*PAGE EXTRACT:*
=== Section Start ===

The sample data set for analysis has been extracted from the Brown family corpora (including BROWN, FROWN, BLOB, FLOB, LOB) using CQPweb.

See Download query results in a TAB-deliminated format for more detailed information on how to extract data sets from CQPweb.

Data set

Full verbs and their parts-of-speech across registers and subcorpora in the Brown family


The results should look like this: sample data set

Add meta data information to the data set. We will use metadata listed in two files

d <- read.table("data/distr_vfull_lemma-pos-reg-sc_brownfam.txt",header=F,sep="\t",row.names = NULL,quote="")
colnames(d) <- c("verb","pos","register","corpus")
d.meta <- read.table("data/brown_family_meta.txt",sep="\t",header=T,row.names = NULL,quote="")
d.reg.meta <- read.table("data/brown_family_register_meta.txt",sep="\t",header=T,row.names = NULL,quote="")
d <- merge(d,d.meta)
d <- merge(d,d.reg.meta)
write.table(d,file = "data/distr_vfull_lemma-pos-reg-sc_brownfam-meta.txt",quote=FALSE,sep="\t",row.names = FALSE,col.names = T)

Data set with subcorpus sizes


The result should look like this: sample data set with subcorpus frequencies (register and corpora)

We will add the meta data to the subcorpus size file as well.

d <- read.table("data/brown_family_csizes.txt",header=F,sep="\t",row.names = NULL,quote="")
colnames(d) <- c("N","register","corpus")
d.meta <- read.table("data/brown_family_meta.txt",sep="\t",header=T,row.names = NULL,quote="")
d.reg.meta <- read.table("data/brown_family_register_meta.txt",sep="\t",header=T,row.names = NULL,quote="")
d <- merge(d,d.meta)
d <- merge(d,d.reg.meta)
write.table(d,file = "data/brown_family_csizes-meta.txt",quote=FALSE,sep="\t",row.names = FALSE,col.names = T)

=== Section End ===

*INFORMATION PROVIDED:*
=== Section Start ===

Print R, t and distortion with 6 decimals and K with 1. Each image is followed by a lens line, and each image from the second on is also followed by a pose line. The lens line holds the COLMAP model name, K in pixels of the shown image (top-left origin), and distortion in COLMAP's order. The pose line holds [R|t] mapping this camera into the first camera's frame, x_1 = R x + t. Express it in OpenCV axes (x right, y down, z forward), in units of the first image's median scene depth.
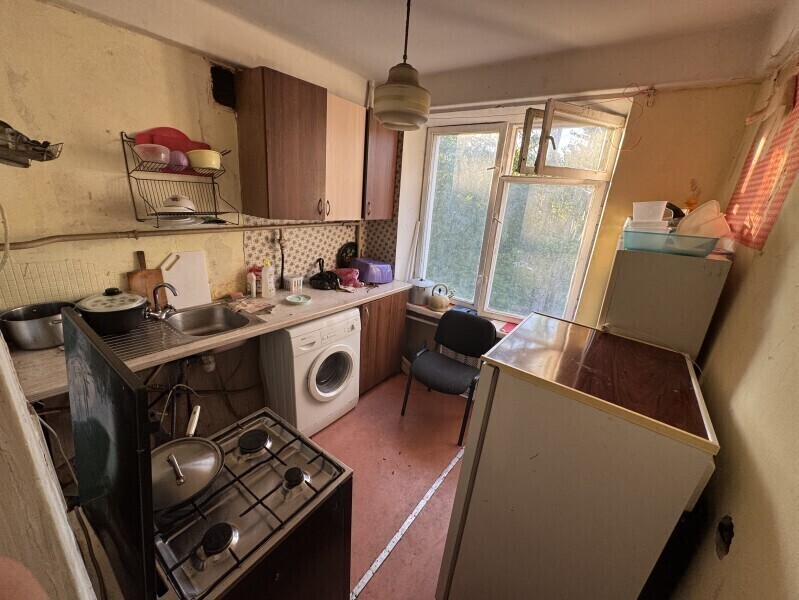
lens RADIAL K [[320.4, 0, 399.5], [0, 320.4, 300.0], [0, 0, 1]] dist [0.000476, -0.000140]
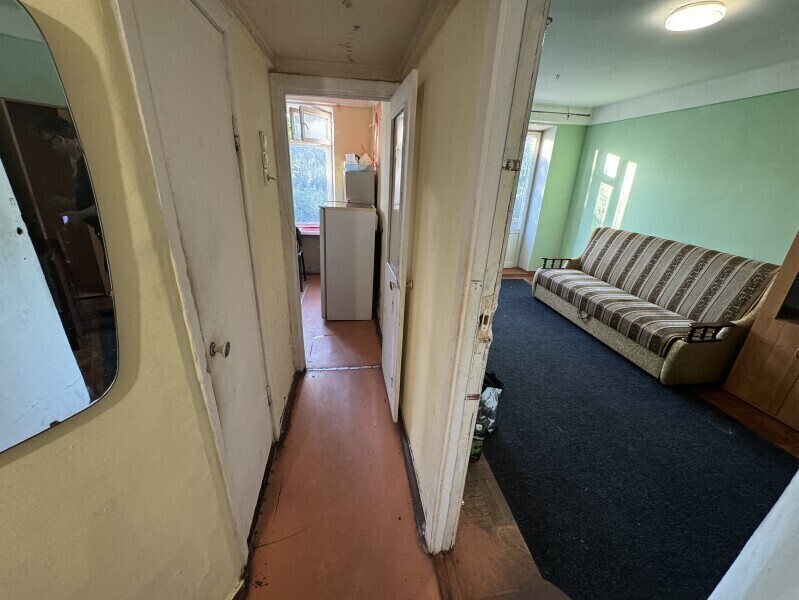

=== Section End ===

Answer these questions using the Brown family corpora page.
(a) Which tool was used to extract the sample data set from the Brown family corpora?
(b) Which four column names does the code assign to the verb data set?
(c) To which file is the subcorpus size data written after the metadata is added?
You will not need the data.

(a) CQPweb.
(b) verb, pos, register and corpus.
(c) data/brown_family_csizes-meta.txt